**Provided data**
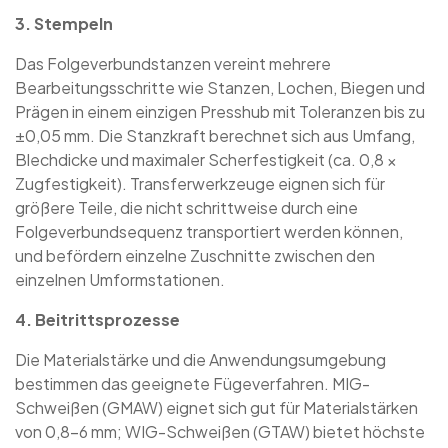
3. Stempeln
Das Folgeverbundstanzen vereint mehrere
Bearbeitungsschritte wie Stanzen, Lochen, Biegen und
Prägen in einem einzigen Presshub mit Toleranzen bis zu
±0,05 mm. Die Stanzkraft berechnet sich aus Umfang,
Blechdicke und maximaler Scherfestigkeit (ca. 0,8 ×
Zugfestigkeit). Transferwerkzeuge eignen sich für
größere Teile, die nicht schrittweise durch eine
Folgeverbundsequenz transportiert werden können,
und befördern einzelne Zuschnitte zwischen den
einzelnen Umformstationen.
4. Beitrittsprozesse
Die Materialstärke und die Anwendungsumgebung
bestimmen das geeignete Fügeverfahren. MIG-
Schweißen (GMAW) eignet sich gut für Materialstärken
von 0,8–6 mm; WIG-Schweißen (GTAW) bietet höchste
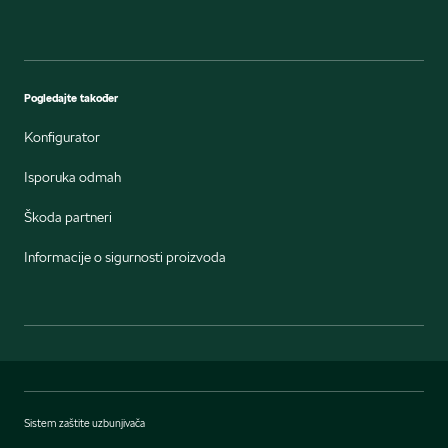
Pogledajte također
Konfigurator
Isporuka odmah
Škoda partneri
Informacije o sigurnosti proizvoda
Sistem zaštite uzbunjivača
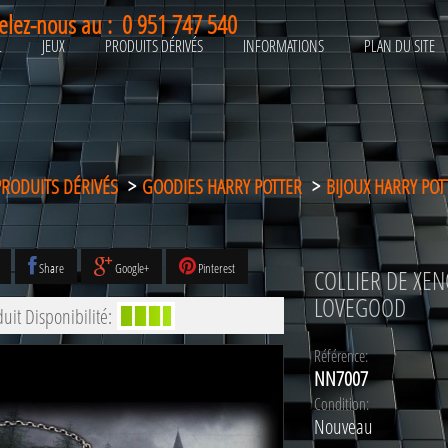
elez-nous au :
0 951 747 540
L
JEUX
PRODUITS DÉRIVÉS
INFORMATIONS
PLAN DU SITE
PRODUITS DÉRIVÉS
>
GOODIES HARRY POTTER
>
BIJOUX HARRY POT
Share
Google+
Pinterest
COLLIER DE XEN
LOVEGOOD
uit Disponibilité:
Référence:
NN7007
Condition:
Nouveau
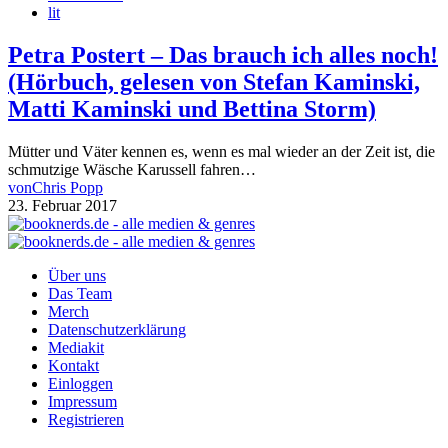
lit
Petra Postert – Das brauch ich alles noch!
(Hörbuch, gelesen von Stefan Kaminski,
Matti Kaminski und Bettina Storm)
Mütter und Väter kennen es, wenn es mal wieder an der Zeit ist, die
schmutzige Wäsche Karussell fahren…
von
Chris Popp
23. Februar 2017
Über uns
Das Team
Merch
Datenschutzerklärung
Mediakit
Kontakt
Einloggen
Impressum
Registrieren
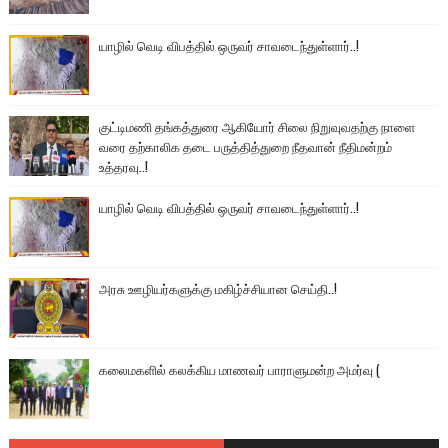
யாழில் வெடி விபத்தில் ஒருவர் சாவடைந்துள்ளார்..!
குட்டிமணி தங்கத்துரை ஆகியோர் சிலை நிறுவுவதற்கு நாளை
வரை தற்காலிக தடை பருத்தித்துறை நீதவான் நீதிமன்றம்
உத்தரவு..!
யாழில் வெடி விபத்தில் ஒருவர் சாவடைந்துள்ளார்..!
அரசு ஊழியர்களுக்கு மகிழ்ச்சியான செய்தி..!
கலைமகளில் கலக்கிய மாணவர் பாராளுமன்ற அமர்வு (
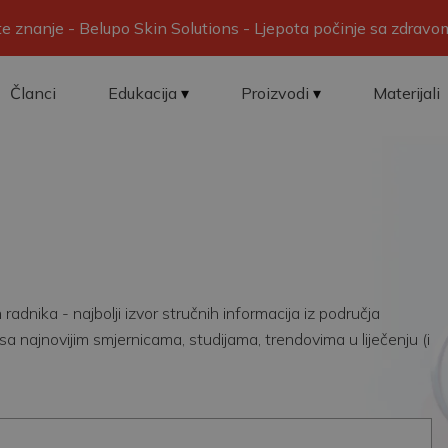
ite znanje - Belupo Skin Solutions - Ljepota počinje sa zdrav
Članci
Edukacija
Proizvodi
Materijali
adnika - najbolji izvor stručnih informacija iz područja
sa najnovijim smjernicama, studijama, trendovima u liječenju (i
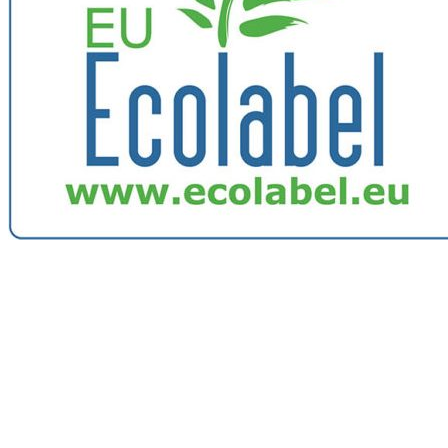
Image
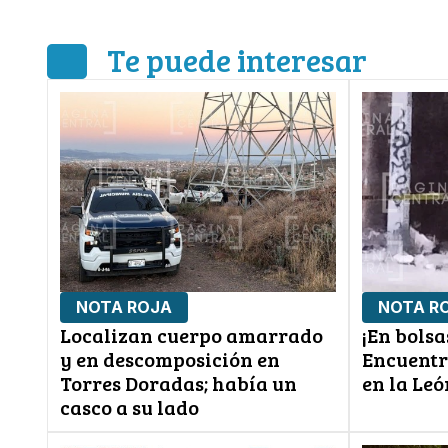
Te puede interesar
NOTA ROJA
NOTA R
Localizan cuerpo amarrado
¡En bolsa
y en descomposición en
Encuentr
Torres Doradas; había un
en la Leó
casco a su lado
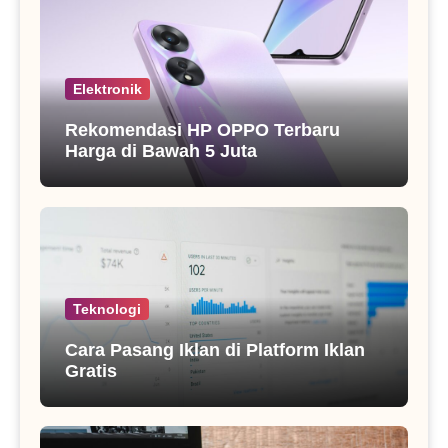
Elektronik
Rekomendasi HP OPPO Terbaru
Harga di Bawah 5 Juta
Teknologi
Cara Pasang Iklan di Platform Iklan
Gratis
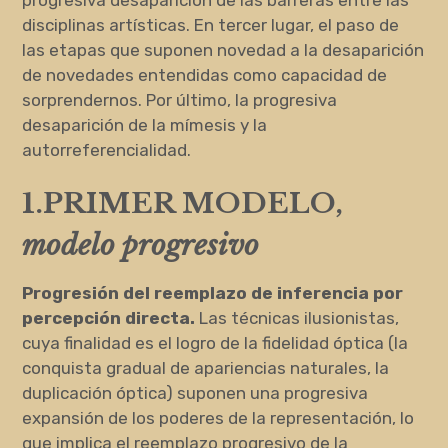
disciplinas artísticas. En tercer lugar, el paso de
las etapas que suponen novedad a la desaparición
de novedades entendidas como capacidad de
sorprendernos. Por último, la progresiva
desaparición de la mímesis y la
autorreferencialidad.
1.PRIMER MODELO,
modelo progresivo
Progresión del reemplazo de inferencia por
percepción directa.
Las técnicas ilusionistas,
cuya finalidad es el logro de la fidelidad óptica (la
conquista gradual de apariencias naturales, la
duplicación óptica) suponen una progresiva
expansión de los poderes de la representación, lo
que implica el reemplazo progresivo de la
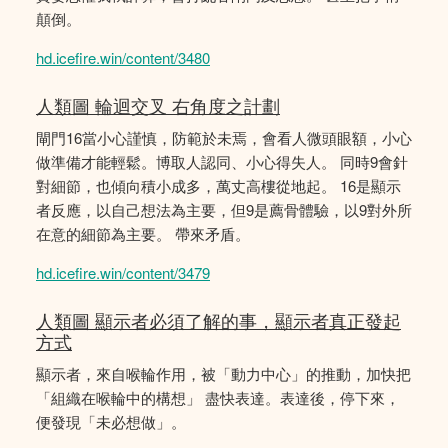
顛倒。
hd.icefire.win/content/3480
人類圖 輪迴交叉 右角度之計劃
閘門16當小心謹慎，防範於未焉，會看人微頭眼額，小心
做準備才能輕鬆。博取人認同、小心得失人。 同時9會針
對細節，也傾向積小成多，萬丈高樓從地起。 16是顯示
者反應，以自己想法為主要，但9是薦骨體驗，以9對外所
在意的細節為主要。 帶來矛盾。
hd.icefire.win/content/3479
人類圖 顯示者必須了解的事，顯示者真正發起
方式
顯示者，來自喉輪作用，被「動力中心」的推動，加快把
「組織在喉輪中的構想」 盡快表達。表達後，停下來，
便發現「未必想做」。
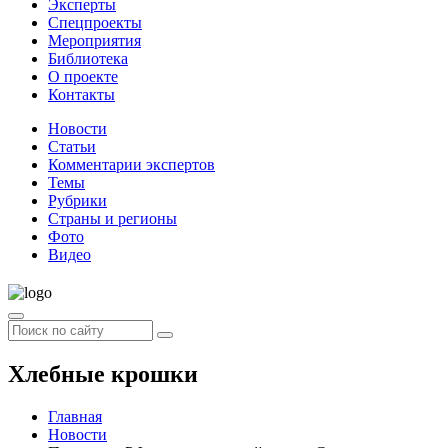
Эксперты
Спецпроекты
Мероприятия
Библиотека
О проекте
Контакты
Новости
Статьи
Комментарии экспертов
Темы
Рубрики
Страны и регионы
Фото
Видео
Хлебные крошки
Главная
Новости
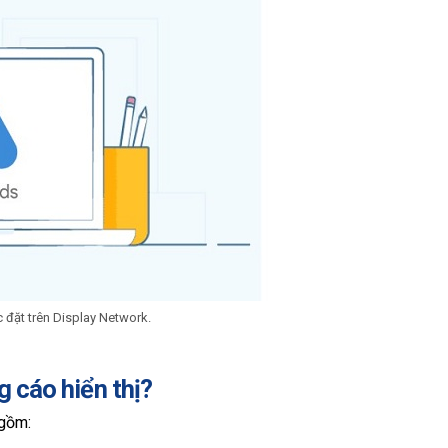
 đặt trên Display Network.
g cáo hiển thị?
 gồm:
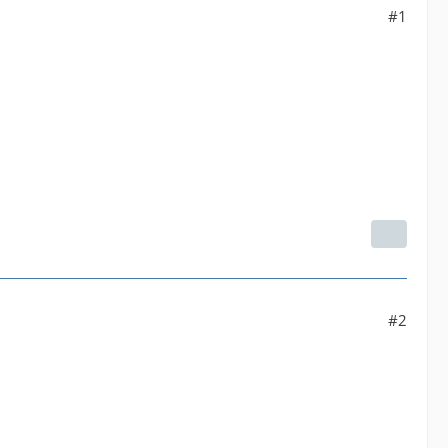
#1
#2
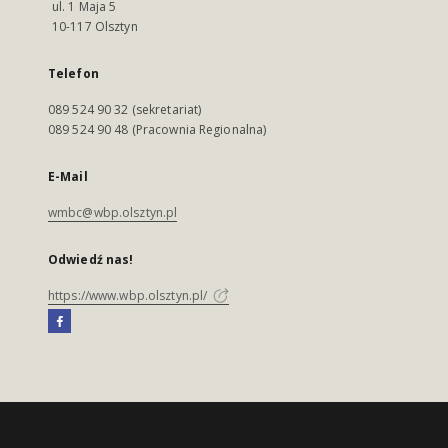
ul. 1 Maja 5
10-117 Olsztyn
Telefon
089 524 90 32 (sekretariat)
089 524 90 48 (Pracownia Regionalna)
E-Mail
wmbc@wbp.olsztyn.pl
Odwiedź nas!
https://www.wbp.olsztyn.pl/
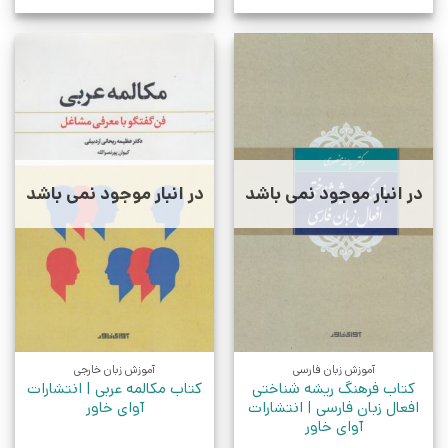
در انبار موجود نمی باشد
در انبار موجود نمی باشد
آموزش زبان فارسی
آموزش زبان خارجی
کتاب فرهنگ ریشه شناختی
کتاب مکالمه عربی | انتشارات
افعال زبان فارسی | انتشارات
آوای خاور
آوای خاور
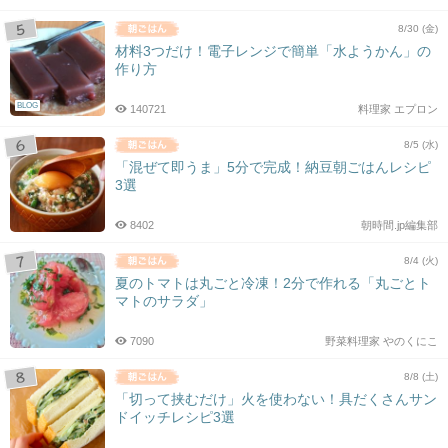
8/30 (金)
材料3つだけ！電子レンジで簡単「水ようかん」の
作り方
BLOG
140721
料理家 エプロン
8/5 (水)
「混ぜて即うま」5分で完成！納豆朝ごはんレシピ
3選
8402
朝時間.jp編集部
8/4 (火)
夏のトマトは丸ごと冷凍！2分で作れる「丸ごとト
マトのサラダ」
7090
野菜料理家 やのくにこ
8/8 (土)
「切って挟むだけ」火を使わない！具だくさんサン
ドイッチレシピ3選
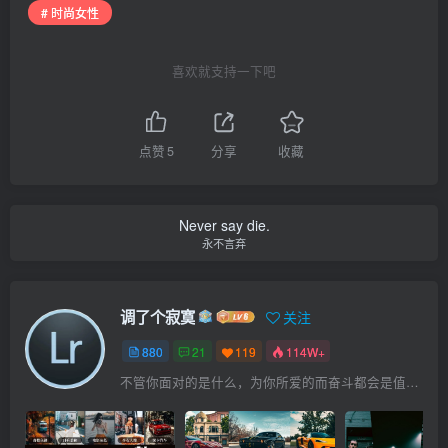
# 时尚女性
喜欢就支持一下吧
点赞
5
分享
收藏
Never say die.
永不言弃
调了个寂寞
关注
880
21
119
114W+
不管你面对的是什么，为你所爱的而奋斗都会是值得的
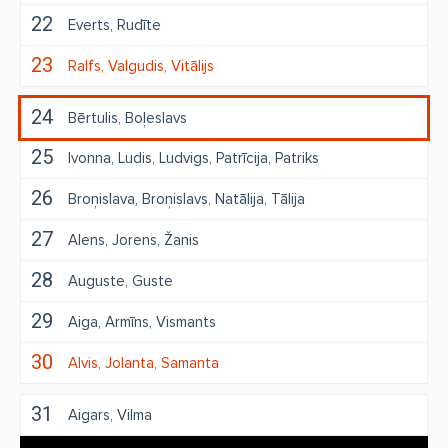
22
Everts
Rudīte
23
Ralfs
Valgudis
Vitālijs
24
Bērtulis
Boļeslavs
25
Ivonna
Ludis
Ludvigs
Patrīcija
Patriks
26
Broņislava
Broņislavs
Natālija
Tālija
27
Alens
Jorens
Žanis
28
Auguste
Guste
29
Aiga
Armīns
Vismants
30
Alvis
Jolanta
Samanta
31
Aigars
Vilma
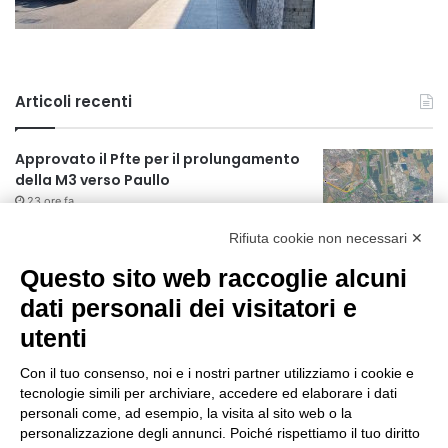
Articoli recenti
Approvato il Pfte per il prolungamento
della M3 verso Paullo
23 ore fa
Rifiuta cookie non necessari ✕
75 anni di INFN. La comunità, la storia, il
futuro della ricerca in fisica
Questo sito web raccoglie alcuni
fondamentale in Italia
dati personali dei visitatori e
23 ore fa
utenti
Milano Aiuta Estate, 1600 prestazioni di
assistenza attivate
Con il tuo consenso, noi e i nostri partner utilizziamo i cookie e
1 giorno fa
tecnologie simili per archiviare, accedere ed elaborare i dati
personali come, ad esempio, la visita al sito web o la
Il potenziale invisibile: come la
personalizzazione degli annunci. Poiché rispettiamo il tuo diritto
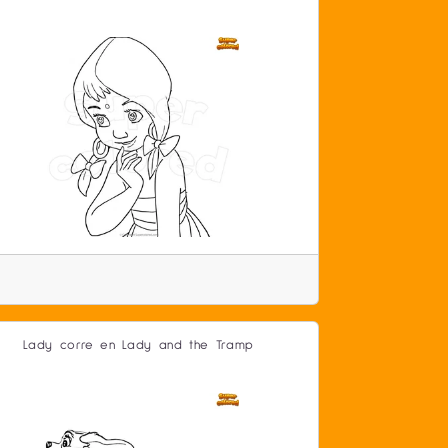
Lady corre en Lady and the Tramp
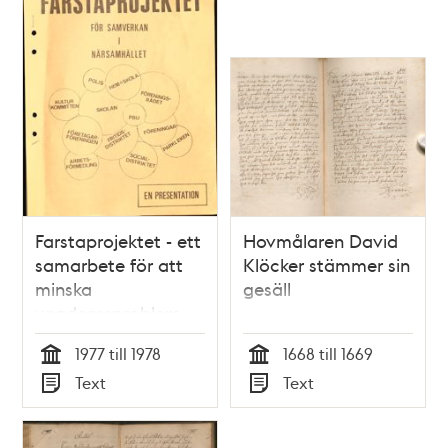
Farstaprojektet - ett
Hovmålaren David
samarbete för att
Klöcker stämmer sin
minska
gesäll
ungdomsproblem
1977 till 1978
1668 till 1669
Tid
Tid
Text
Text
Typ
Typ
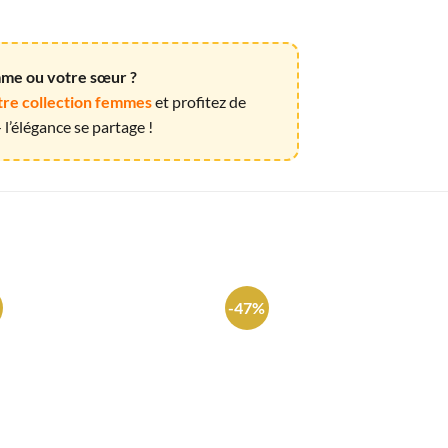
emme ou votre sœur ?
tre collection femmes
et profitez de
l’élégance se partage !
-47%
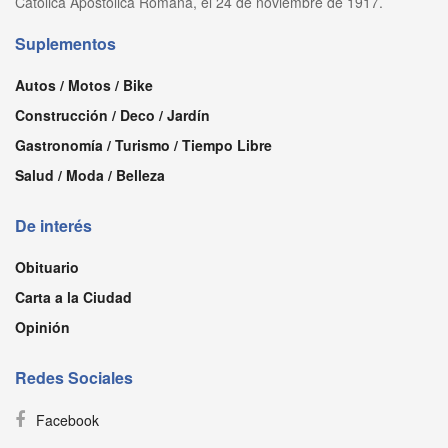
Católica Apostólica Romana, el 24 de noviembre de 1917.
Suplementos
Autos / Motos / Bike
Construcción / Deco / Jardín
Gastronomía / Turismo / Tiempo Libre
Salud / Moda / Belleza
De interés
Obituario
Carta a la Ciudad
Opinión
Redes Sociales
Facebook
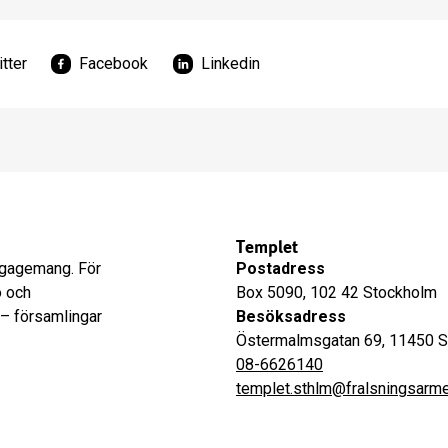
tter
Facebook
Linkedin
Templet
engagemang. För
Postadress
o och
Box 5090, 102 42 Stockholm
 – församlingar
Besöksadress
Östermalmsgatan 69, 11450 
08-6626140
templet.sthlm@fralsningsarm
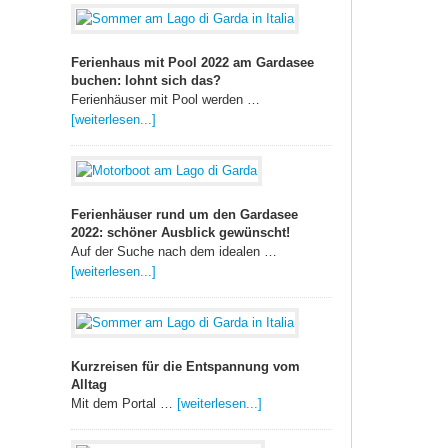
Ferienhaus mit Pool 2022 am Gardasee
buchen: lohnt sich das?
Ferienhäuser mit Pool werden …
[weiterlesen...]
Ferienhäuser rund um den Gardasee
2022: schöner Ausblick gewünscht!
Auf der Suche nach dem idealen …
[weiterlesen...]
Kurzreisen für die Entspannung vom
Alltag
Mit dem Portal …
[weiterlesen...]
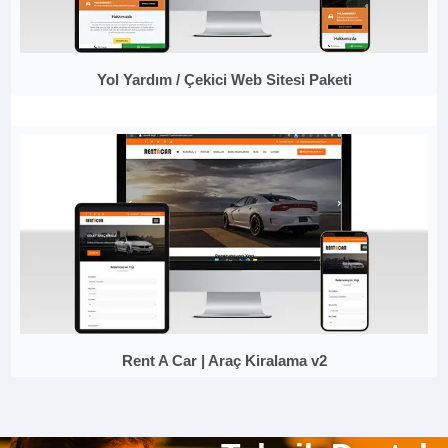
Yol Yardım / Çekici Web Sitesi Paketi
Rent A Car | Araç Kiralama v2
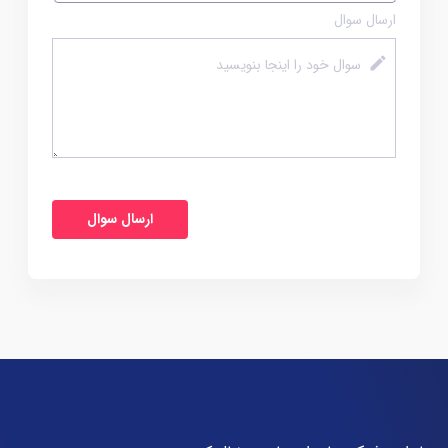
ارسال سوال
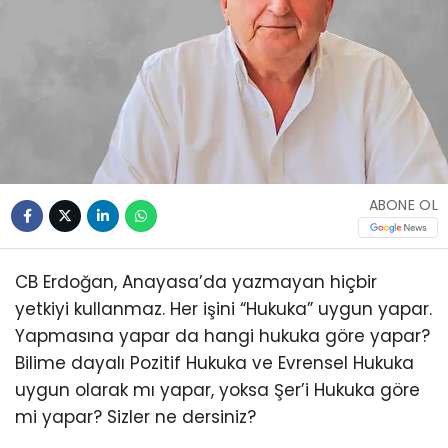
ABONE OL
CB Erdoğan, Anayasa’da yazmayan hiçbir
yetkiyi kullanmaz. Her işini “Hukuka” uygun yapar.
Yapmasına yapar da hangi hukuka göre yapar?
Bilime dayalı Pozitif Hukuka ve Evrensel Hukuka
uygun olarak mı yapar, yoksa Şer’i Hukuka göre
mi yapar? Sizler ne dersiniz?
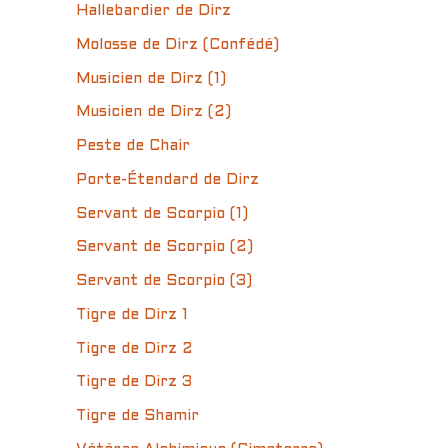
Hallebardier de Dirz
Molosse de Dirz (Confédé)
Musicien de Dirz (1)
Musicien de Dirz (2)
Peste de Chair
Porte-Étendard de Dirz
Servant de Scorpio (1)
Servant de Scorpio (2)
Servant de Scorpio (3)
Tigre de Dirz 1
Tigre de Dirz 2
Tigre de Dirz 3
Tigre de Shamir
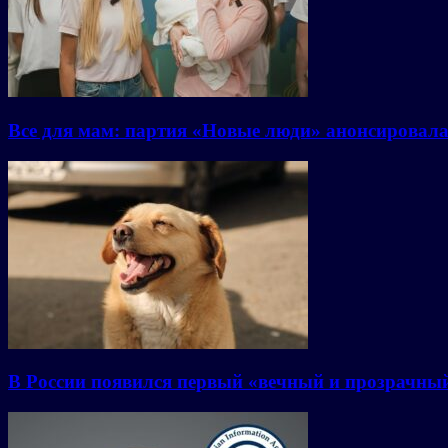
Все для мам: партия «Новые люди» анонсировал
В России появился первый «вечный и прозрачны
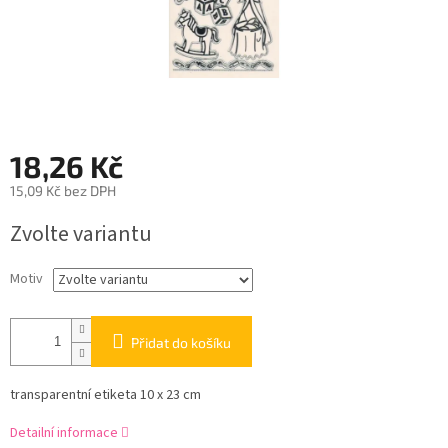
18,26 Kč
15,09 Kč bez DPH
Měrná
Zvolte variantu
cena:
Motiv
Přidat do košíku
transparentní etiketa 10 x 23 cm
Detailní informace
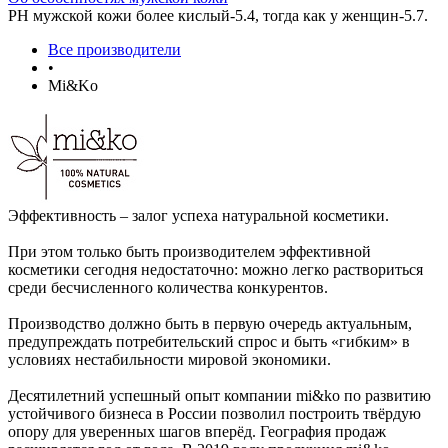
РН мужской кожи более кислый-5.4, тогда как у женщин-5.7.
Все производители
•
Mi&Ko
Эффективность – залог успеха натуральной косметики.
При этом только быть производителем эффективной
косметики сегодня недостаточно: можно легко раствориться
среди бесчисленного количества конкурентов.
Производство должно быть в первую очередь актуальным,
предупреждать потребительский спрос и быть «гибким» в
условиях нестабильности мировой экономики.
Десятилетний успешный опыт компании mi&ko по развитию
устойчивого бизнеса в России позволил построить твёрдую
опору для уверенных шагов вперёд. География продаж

**Problem**
Working from the entries above, reproduce exactly and only the lines beginning with the line that has "Detailní informace" and ending with the line that has "Производство должно быть"; omit all pictures.

**Result of this task**
Detailní informace
РН мужской кожи более кислый-5.4, тогда как у женщин-5.7.
Все производители
•
Mi&Ko
Эффективность – залог успеха натуральной косметики.
При этом только быть производителем эффективной
косметики сегодня недостаточно: можно легко раствориться
среди бесчисленного количества конкурентов.
Производство должно быть в первую очередь актуальным,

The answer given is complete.